Text block —
It is important that diagnosis is given early to minimize lung damage. Therapy is concentrated towards reducing inflammatory response to prevent possible fibrosis. Administrating adequate treatment limits spread of the disease hence improving the patients’ quality of life [14, 15]. In the case of first patient, treatment was administered enabling the patient to return to normal active life. Currently the girl attends school, meets her friends and takes part in social life of her peers. Since IVIG therapy was administered, the second patient only suffers from sporadic respiratory infections. However, this treatment did not protect her from exacerbation. Although the third patient has been receiving immunoglobulin replacement therapy since the age of 2, changes in the lungs appeared at the age of 7. In both cases (patient 2 and 3) developed interstitial lung diseases, although immunoglobulin replacement had been administered throughout many years. Our findings are consistant with that of other authors about progression of pulmonary changes occuring in patients who received an adequate immunoglobulin replacement therapy [16]. Most studies indicate that prognosis improved under immunoglobulin replacement therapy, when coexists with CVID [17].

Dataset extract —
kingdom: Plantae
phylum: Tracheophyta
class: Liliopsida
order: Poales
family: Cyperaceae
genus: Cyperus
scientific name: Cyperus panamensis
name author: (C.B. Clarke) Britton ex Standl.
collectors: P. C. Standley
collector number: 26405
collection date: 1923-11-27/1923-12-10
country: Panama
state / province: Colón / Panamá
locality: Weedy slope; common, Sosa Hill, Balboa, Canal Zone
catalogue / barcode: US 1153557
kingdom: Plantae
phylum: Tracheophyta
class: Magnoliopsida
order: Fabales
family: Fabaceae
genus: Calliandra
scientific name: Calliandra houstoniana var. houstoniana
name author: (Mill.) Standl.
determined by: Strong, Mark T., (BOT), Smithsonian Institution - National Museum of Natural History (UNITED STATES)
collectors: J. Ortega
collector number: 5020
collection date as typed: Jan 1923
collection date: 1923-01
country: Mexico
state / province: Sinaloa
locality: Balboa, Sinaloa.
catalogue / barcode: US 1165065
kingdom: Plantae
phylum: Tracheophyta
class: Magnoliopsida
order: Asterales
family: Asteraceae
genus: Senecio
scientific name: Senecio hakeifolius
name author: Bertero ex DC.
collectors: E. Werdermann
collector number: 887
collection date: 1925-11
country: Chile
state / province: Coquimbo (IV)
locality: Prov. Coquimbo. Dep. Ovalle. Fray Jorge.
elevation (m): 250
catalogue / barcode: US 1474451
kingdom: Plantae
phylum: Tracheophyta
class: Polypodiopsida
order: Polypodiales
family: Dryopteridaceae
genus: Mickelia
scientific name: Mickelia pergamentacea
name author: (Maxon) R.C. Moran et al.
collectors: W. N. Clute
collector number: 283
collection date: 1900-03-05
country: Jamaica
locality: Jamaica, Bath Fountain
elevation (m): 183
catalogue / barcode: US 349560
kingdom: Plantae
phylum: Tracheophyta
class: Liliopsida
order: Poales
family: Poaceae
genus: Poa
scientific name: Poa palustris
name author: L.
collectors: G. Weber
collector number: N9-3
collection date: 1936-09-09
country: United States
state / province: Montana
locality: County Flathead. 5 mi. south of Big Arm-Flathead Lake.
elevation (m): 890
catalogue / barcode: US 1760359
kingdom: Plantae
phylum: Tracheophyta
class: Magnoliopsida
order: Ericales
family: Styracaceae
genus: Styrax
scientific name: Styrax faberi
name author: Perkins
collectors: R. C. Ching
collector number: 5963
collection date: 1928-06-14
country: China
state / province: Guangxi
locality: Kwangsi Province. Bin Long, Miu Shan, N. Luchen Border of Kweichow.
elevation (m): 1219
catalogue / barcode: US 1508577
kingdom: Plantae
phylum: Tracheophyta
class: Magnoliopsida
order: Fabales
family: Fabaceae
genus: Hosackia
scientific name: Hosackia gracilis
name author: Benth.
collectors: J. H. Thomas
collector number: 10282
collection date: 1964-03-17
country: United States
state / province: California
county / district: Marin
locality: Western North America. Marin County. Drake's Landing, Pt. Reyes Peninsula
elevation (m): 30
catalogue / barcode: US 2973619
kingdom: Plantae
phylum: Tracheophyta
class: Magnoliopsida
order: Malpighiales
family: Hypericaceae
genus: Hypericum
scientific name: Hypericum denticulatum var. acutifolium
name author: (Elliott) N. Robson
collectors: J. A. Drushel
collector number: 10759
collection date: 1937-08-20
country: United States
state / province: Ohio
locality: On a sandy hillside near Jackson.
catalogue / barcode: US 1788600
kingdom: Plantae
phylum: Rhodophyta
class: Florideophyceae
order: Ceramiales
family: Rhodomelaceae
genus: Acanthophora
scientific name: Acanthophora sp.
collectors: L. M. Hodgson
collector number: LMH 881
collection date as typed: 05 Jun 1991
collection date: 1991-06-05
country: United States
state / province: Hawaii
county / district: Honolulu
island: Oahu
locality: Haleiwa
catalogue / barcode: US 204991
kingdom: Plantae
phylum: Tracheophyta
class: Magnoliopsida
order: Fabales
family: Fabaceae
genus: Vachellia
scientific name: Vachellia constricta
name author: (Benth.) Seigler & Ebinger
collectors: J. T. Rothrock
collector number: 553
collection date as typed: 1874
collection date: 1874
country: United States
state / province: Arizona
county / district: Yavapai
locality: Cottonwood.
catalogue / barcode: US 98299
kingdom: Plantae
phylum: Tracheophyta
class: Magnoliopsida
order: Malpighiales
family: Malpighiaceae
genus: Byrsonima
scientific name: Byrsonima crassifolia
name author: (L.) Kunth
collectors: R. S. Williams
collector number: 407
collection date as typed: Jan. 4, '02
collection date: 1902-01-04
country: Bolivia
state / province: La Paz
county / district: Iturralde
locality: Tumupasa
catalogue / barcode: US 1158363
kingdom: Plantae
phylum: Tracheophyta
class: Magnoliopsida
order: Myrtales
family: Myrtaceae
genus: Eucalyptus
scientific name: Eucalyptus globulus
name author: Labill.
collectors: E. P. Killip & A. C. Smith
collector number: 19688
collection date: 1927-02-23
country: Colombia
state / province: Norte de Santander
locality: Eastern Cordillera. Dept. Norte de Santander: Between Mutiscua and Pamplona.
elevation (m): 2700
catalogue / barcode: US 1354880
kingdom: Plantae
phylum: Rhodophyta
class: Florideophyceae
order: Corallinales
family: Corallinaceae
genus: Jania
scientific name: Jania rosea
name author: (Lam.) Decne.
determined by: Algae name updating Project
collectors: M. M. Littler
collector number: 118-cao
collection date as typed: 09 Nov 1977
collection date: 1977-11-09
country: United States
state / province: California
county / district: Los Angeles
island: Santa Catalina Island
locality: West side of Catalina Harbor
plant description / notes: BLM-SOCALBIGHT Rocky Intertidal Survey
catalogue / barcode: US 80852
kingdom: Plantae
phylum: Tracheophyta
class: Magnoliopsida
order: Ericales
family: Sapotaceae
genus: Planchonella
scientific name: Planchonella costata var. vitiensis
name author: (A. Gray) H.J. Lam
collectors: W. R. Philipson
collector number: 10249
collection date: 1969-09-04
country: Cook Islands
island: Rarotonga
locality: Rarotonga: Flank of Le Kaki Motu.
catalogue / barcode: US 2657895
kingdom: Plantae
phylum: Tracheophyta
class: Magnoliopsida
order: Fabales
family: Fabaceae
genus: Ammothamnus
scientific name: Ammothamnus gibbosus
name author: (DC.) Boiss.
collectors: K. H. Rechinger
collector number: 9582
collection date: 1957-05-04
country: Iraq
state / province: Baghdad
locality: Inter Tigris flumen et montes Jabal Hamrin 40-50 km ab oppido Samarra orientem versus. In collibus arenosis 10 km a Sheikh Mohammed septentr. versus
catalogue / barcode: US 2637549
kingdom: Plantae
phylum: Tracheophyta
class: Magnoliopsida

What to do —
a - Answer the following about the clinical text on lung disease, one answer per line:
(i) Toward what is therapy concentrated?
(ii) Since IVIG therapy was administered, what does the second patient suffer from?
(iii) At what age did changes in the lungs appear in the third patient?
b - Recast the paragraph of the clinical text on lung disease that begins "It is important that diagnosis is given early" as a bulleted list, keeping its main facts.
c - Write a continuation of the clinical text on lung disease, starting after its last sentence.

Response list —
a -
(i) Toward reducing the inflammatory response to prevent possible fibrosis.
(ii) Only sporadic respiratory infections.
(iii) At the age of 7.

b -
- Early diagnosis is important to minimize lung damage.
- Therapy aims to reduce the inflammatory response to prevent possible fibrosis. Adequate treatment limits spread of the disease and improves patients' quality of life.
- First patient: treatment enabled a return to normal active life. She attends school, meets her friends and takes part in her peers' social life.
- Second patient: since IVIG therapy, she suffers only from sporadic respiratory infections. The treatment did not protect her from exacerbation.
- Third patient: immunoglobulin replacement therapy since age 2. Changes in the lungs appeared at age 7.
- Patients 2 and 3 developed interstitial lung diseases despite many years of immunoglobulin replacement. This agrees with other authors' findings on progression of pulmonary changes in patients receiving adequate immunoglobulin replacement therapy.
- Most studies indicate that prognosis improved under immunoglobulin replacement therapy when coexisting with CVID.

c -
There was an inadequate reference material after thorough research into this disease. The mechanisms of pathogenesis, promote lung disorders, pathways of disease regulation, or molecular basis are all still unclear [9]. Thorough investigations and research still must to be carried out. The long-term benefits of the treatment have not been revealed. It is possible, that patients who were diagnosed with lung disorders during childhood may develop further problems in later life. The effects of applied treatment on the evolution and spread of disease in adulthood are unknown.
It is essential to use critical monitoring to determine disease activity. Reliable non-invasive clinical markers allow to detecting any early symptoms of the disease furthers development or any relapse. There is no pathognomonic laboratory criteria for the diagnosis. It would be logical for the pediatricians and pulmonologists to cooperate, share data, files new methods and results. In summary, as more patients are identified, it may be possible to understand the relationship between therapy and regression of these two uncommon diseases. Every effort to recognize the immunological defect responsible for the dual presentation of primary immunological disorder and lung diseases will prevent irreversible structural lung damage.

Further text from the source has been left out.